The model of limiting an API is usually adopted when it is created, when the service is launched to the market and you do not know very well how to exploit the tool. Some companies opt for limiting the access to data first, and seeing to what extent the platform has potential. However, in general the trend is for the API to end up being open.

You have worked in developing applications for a large number of clients. Is it a mechanical process or do you have to adapt to each ones philosophy?

Well, there are similar applications. You can always develop them in a similar way, but we frequently come across very different applications that require a very personalised development. In fact, we look for that. We look for specific functionalities, more or less special, that will allow us to research a particular field. There are also some applications that are merely lists of details, which you can consider the most basic. In these cases, we can apply other knowledge that we have from other project. In this way, we gain speed, but we always try to somehow differentiate, either in terms of design or user experience, what we can apply to them.

As technology moves forward, it offers you new functionalities that you always try to apply. This makes the evolution of applications constant, and makes you progress with them. Like this, every application always has something different to it.

What are the challenges to create other applications by using the API of a bank such as BBVA? What should be taken into account?

Something that we quite enjoy is to try to generate applications for a bank and that it doesn’t look like they were developed by a bank. We try to add certain freshness, a free and easy concept that you use without thinking there is a bank behind, normally related with something rather serious. BBVA’s API offers valuable information which is not sensitive for clients in any way, and that will offer them a subsequent functionality.

We start with that concept and another one that we quite like: trying to eliminate, in a more or less fun way, the regular currently from the streets to make everything digital. Bank applications are usually complex. What we frequently try to do is to simplify processes to the maximum, creating very precise applications so the user can carry out the process in the minimum number of steps possible. This is what we look for also when creating banking applications.

Some years ago you won BBVA’s first #innovachallenge thanks to the application Chances.

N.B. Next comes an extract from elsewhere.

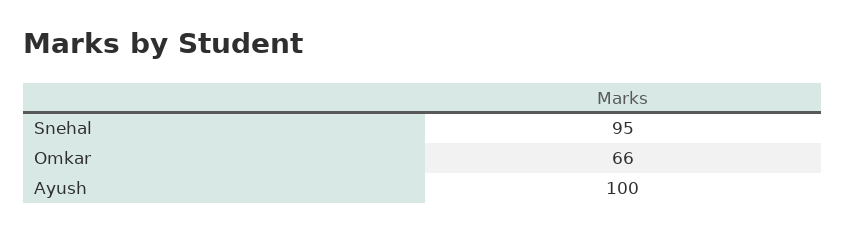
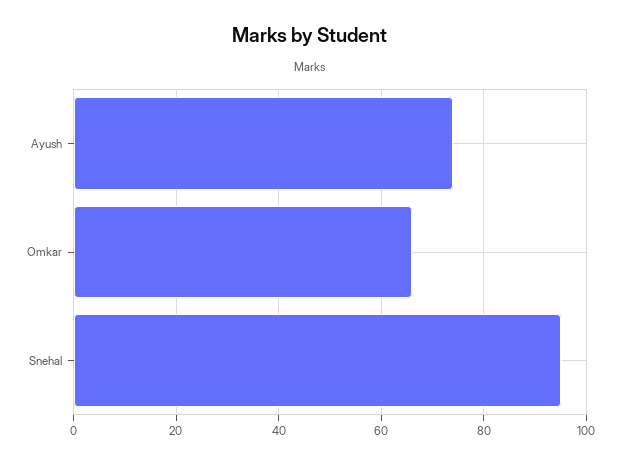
Ayush: 100 -> 75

Is it different to develop applications for a bank or for other types of companies?

It is always different, both for banks and other types of companies. You have to concentrate on the people that are going to consume your application and in the way in which they will do so. Very frequently, when we develop an application, we focus on a specific group of people and in a particular functionality to apply that layer of simplicity and easiness that enable us to generate a very positive experience for users.

In the case of the bank, it could look like you have to be much more rigid, serious, and meet a set of standards. If we face the part of banking innovation, as we have, what we are going to provide is something different. We try to go a step further in what they had already conceived as their application. It was a challenge to work with a bank API because we wanted to offer something that they had not yet come across but that they could use as their own product.

The case of our API for BBVA was something special. I do not think that many banks offer the type of information that BBVA does. For us, it was a very positive experience. In our company we greatly enjoy developing innovative ideas that can transform a little bit the concepts of application, functionality, user experience… And BBVA allowed us to do so. We are very happy and we hope to be able to continue working with them.